Health IT coordinator leaving soon
In the midst of this uncertainty, the government’s health IT program will soon find itself without a leader.
Dr. David Blumenthal, who has served as National Coordinator for Health Information Technology , announced early last month that he would leave in the spring after just over two years in the job. The Department of Health and Human Services says it is conducting a national search for his replacement.
Blumenthal is the third person to hold the job since it was created by former President George W. Bush in 2004.
Health IT leaders would not speculate about who might be the next coordinator, but news reports say the short list includes several Health and Human Services figures such as Dr. Farzad Mostashari, deputy national coordinator for programs and policy; Dr. Carolyn Clancy, director of the Agency for Healthcare Research and Quality; and Chuck Friedman, the national coordinator’s chief scientific officer.

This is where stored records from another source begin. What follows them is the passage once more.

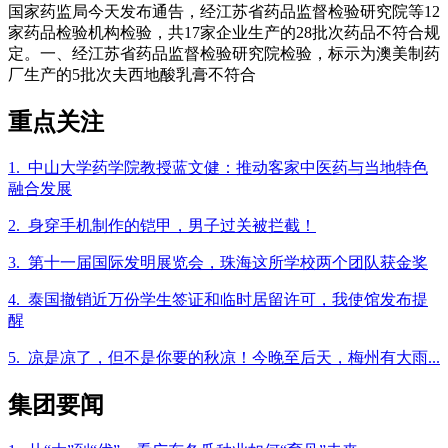
国家药监局今天发布通告，经江苏省药品监督检验研究院等12
家药品检验机构检验，共17家企业生产的28批次药品不符合规
定。一、经江苏省药品监督检验研究院检验，标示为澳美制药
厂生产的5批次夫西地酸乳膏不符合
重点关注
1. 中山大学药学院教授蓝文健：推动客家中医药与当地特色
融合发展
2. 身穿手机制作的铠甲，男子过关被拦截！
3. 第十一届国际发明展览会，珠海这所学校两个团队获金奖
4. 泰国撤销近万份学生签证和临时居留许可，我使馆发布提
醒
5. 凉是凉了，但不是你要的秋凉！今晚至后天，梅州有大雨...
集团要闻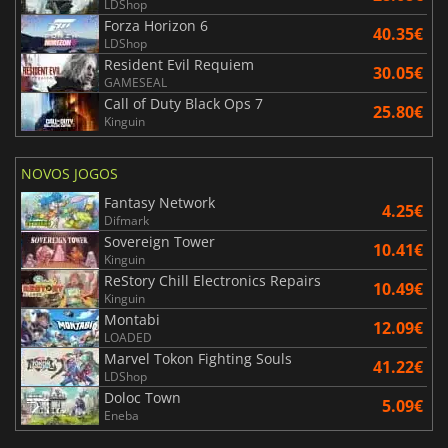
LDShop
Forza Horizon 6
40.35€
LDShop
Resident Evil Requiem
30.05€
GAMESEAL
Call of Duty Black Ops 7
25.80€
Kinguin
NOVOS JOGOS
Fantasy Network
4.25€
Difmark
Sovereign Tower
10.41€
Kinguin
ReStory Chill Electronics Repairs
10.49€
Kinguin
Montabi
12.09€
LOADED
Marvel Tokon Fighting Souls
41.22€
LDShop
Doloc Town
5.09€
Eneba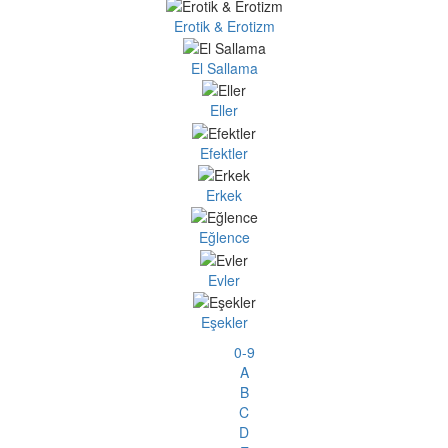
Erotik & Erotizm
El Sallama
Eller
Efektler
Erkek
Eğlence
Evler
Eşekler
0-9
A
B
C
D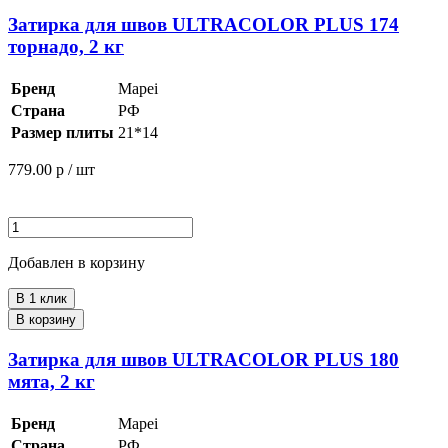
Затирка для швов ULTRACOLOR PLUS 174
торнадо, 2 кг
Бренд
Mapei
Страна
РФ
Размер плиты
21*14
779.00
р / шт
Добавлен в корзину
В 1 клик
В корзину
Затирка для швов ULTRACOLOR PLUS 180
мята, 2 кг
Бренд
Mapei
Страна
РФ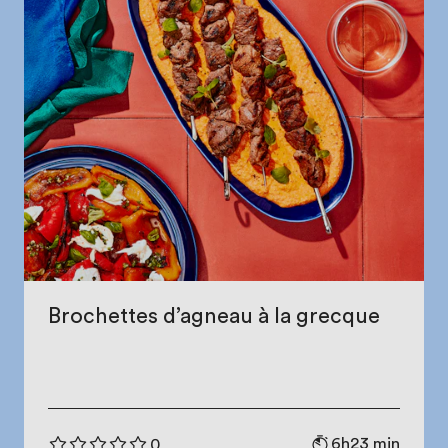
Brochettes d’agneau à la grecque
6h23 min
0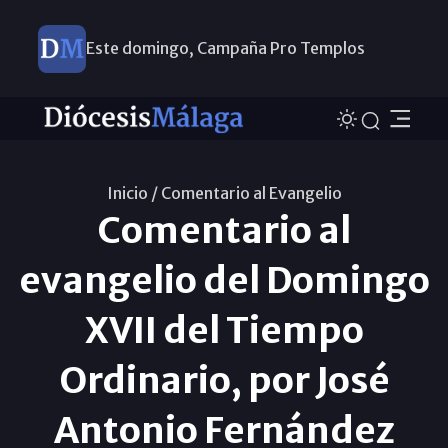
Este domingo, Campaña Pro Templos
Inicio /
Comentario al Evangelio
Comentario al
evangelio del Domingo
XVII del Tiempo
Ordinario, por José
Antonio Fernández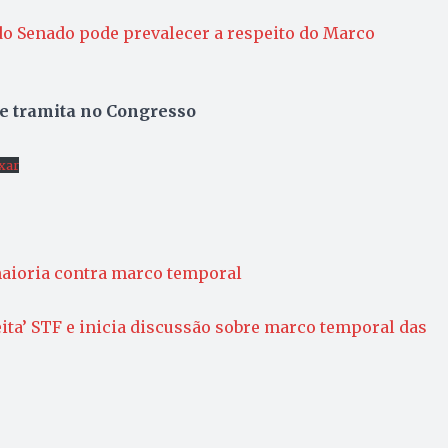
do Senado pode prevalecer a respeito do Marco
e tramita no Congresso
xar
aioria contra marco temporal
ta’ STF e inicia discussão sobre marco temporal das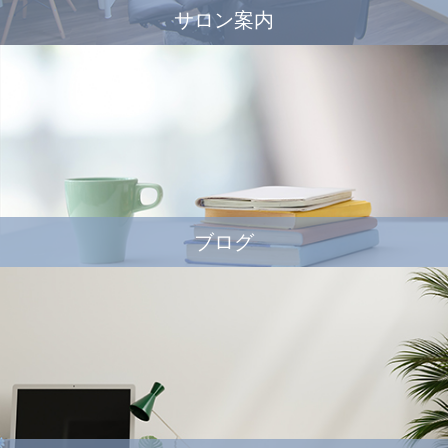
サロン案内
ブログ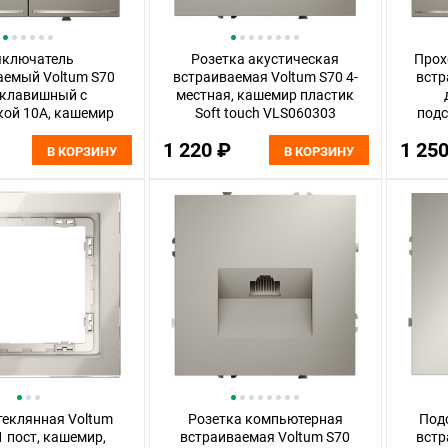
ключатель
Розетка акустическая
Прох
аемый Voltum S70
встраиваемая Voltum S70 4-
встр
хклавишный с
местная, кашемир пластик
кой 10А, кашемир
Soft touch VLS060303
подс
тик Soft touch
1 220 ₽
1 25
LS020203
В КОРЗИНУ
В КОРЗИНУ
теклянная Voltum
Розетка компьютерная
Под
1 пост, кашемир,
встраиваемая Voltum S70
встр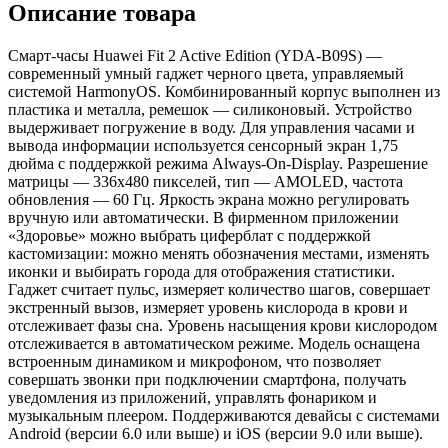
Описание товара
Смарт-часы Huawei Fit 2 Active Edition (YDA-B09S) —
современный умный гаджет черного цвета, управляемый
системой HarmonyOS. Комбинированный корпус выполнен из
пластика и металла, ремешок — силиконовый. Устройство
выдерживает погружение в воду. Для управления часами и
вывода информации используется сенсорный экран 1,75
дюйма с поддержкой режима Always-On-Display. Разрешение
матрицы — 336х480 пикселей, тип — AMOLED, частота
обновления — 60 Гц. Яркость экрана можно регулировать
вручную или автоматически. В фирменном приложении
«Здоровье» можно выбрать циферблат с поддержкой
кастомизации: можно менять обозначения местами, изменять
иконки и выбирать города для отображения статистики.
Гаджет считает пульс, измеряет количество шагов, совершает
экстренный вызов, измеряет уровень кислорода в крови и
отслеживает фазы сна. Уровень насыщения крови кислородом
отслеживается в автоматическом режиме. Модель оснащена
встроенным динамиком и микрофоном, что позволяет
совершать звонки при подключении смартфона, получать
уведомления из приложений, управлять фонариком и
музыкальным плеером. Поддерживаются девайсы с системами
Android (версии 6.0 или выше) и iOS (версии 9.0 или выше).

Mostashari and Clancy declined to comment. An HHS spokesman said a search is underway to replace Blumenthal, and declined to comment on any candidates for the position.
The Department of Health and Human Services could also choose an outsider. Among those who have been the source of speculation: Stephanie Reel, vice provost for information technology and chief information officer at Johns Hopkins University; Dr. J. Marc Overhage, director of medical informatics at Indiana University’s Regenstrief Institute; Dr. Paul Tang from the Palo Alto Medical Foundation; or Janet Corrigan, chief executive of the National Quality Forum.
Reel told the Center in an e-mail that she has not been offered the job. Tang and Corrigan could not be reached for comment.
Overhage declined to directly respond, saying in an e-mail to the Center that Blumenthal has “set a high bar” for the next national health IT coordinator to match.
Blumenthal will return to teaching at Harvard to comply with the university’s tenure rules. Industry leaders say his background as a physician, coupled with his experience working with now-deceased Democratic Sen. Edward Kennedy, made him an ideal health IT coordinator.
“The next person has to be able to work across party lines,” said Roberts of the Healthcare Information and Management Systems Society. “Politicians will need to be able to have talking points to go back to voters and say why they don’t want to cut from this particular issue.”